Le 4ème paradoxe : même / différent

Pour faire un seul et même pilier, il faut grouper différentes colonnettes qui ont la même forme.
C'est l'expression analytique.
 

 
expression analytique du paradoxe même / différent :
pour faire un seul et même pilier il faut différentes colonnettes
 

Le pilier central et son chapiteau proposent la même forme d'ensemble que celle des colonnettes périphériques, mais à une échelle qui est complètement différente de la leur. C'est une expression synthétique.
 

 
expression synthétique du paradoxe même / différent :
le fût central et les colonnettes avec leurs chapiteaux respectifs ont la même forme, mais sont d'échelles très différentes
 
nota : il est utile ici de signaler que le paradoxe "un / multiple" aura un rôle important au stade rayonnant du gothique qui succèdera à son stade classique.

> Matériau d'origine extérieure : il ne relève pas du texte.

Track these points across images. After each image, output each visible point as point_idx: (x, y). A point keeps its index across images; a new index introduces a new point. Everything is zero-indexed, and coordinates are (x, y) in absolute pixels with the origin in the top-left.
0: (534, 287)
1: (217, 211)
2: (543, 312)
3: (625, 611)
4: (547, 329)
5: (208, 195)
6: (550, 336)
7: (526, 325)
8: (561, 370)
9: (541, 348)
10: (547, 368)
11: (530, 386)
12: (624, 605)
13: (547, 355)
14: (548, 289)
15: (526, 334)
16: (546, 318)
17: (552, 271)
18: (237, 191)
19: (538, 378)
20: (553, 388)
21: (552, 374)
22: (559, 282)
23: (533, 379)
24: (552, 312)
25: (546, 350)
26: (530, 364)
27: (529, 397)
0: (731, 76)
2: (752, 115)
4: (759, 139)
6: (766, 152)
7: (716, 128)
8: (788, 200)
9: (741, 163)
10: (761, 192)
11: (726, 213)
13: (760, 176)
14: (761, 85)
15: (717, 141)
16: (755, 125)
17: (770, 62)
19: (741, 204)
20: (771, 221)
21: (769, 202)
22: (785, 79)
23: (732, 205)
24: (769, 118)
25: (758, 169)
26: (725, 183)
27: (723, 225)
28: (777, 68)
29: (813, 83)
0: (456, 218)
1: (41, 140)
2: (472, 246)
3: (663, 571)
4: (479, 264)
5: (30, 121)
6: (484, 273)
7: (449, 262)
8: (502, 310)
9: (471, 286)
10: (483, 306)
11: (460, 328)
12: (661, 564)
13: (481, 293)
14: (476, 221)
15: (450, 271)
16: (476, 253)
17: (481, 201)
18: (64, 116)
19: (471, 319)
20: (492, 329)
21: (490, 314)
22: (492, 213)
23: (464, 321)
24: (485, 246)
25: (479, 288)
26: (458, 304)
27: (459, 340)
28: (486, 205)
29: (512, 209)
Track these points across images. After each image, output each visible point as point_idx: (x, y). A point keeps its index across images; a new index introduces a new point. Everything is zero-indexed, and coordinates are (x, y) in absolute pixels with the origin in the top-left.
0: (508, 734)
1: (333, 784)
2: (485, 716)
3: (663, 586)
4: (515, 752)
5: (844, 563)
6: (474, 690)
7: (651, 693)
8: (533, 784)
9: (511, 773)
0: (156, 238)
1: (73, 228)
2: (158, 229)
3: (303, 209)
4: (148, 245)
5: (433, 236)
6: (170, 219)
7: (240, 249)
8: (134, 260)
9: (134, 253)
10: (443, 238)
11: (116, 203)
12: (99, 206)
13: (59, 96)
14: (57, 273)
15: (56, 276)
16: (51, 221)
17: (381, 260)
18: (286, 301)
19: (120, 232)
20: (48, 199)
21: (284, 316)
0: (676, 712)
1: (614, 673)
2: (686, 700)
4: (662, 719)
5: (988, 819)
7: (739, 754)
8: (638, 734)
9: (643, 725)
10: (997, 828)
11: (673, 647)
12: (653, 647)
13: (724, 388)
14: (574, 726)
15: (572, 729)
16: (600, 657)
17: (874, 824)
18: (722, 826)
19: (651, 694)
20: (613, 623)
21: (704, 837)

Or, ce paradoxe fait notamment retrouver l'unité de la forme d'ensemble dans chacune de ses divisions, ce qui engendre des formes qui sont similaires à elles-mêmes sur toutes leurs échelles. Le gothique rayonnant pourra donc reprendre les formes produites pour faire "du même / à différentes échelles" pour retrouver cette fois "la forme qui fait l'unité de l'ensemble / dans ses multiples divisions". Cette reprise possible du même jeu de formes, explique que le gothique rayonnant ait pu se former par de simples modifications d'équilibres dans les formes qu'il a héritées du gothique classique, et non par une refonte aussi importante du langage plastique que celle qui a marqué le passage du roman au gothique.